Apa Itu Keterasingan Manusia, dok. pribadi
Apa Itu Keterasingan Manusia, dok. pribadi

Sebaliknya, mengatasi keterasingan menyebabkan transparansi diri, keaslian, integritas pribadi, dan solidaritas. Dilihat dari akhir setiap cerita, narasi alkitabiah dan mitologi sering membuat tahun-tahun pengembaraan tampak seperti apa yang dalam doktrin Kristen disebut felix culpa, yaitu "rasa bersalah yang bahagia". Sejauh ini keterasingan dapat dibenarkan sebagai episode yang diperlukan dalam peristiwa penebusan yang lebih lama di mana hilangnya kesatuan yang naif pada akhirnya memungkinkan kita mencapai bentuk keutuhan yang lebih tinggi dan lebih reflektif. Keterasingan dengan demikian akan ditafsirkan sebagai semacam teodisi di mana kejahatan parsial melayani kebaikan secara keseluruhan. Namun demikian, keadaan keterasingan akan sesuai dengan apa yang dikatakan GWF Hegel  Fenomenologi Pikiran/Roh (1807) disebut "kesadaran tidak bahagia". Dia masih akan lebih rendah dari keadaan rahmat pra-kejatuhan dan keadaan keselamatan pasca-kejatuhan. Apa pun fungsinya dalam keseluruhan narasi penebusan, korban mereka akan merindukan kepulangan yang akan mengakhiri keterasingan.

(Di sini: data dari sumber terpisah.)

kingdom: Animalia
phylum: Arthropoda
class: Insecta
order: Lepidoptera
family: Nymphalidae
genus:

 Faktor-faktor seperti itu tentu berperan, tetapi kita harus memeriksa tiga titik balik penting dalam sejarah. Yang pertama mengacu pada humanisme Marxis. Perwakilannya pernah menggunakan keterasingan sebagai penangkal yang menjanjikan untuk pretensi pseudo-ilmiah dan fetishisme ekonomi, yang di mata mereka membawa "materialisme dialektis" versi Soviet ke dalam keburukan. Secara historis ironis dalam dirinya sendiri  pada tahun 1960-an, ketika "alienasi" mendapatkan daya tarik bagi kaum Marxis, ketakutan baru muncul yang menumpulkan daya tarik istilah tersebut. Menurut para pengkritiknya, masyarakat kapitalis akhir menawarkan semacam kepuasan semu kepada yang tertundukkan

Kondisi inilah yang Max Horkheimer, Theodor W. Adorno menciptakan istilah "industri budaya" mereka: ia mengubur "kesadaran yang tidak bahagia" di bawah kesenangan budaya massa dan konsumsi, yang memastikan  mereka yang terasing tidak merasakan siksaan dari kondisi mereka. . Dalam The One-Dimensional Man (1964), filsuf Herbert Marcuse menyesalkan matinya "masyarakat industri maju": "Produktivitas dan efisiensinya, kemampuannya untuk meningkatkan dan menyebarkan kenyamanan, mengubah pemborosan menjadi kebutuhan dan kehancuran menjadi konstruksi," dia tulis Marcuse, "Sejauh mana peradaban ini mengubah dunia objek menjadi perpanjangan dari pikiran dan tubuh manusia bahkan membuat gagasan keterasingan dipertanyakan."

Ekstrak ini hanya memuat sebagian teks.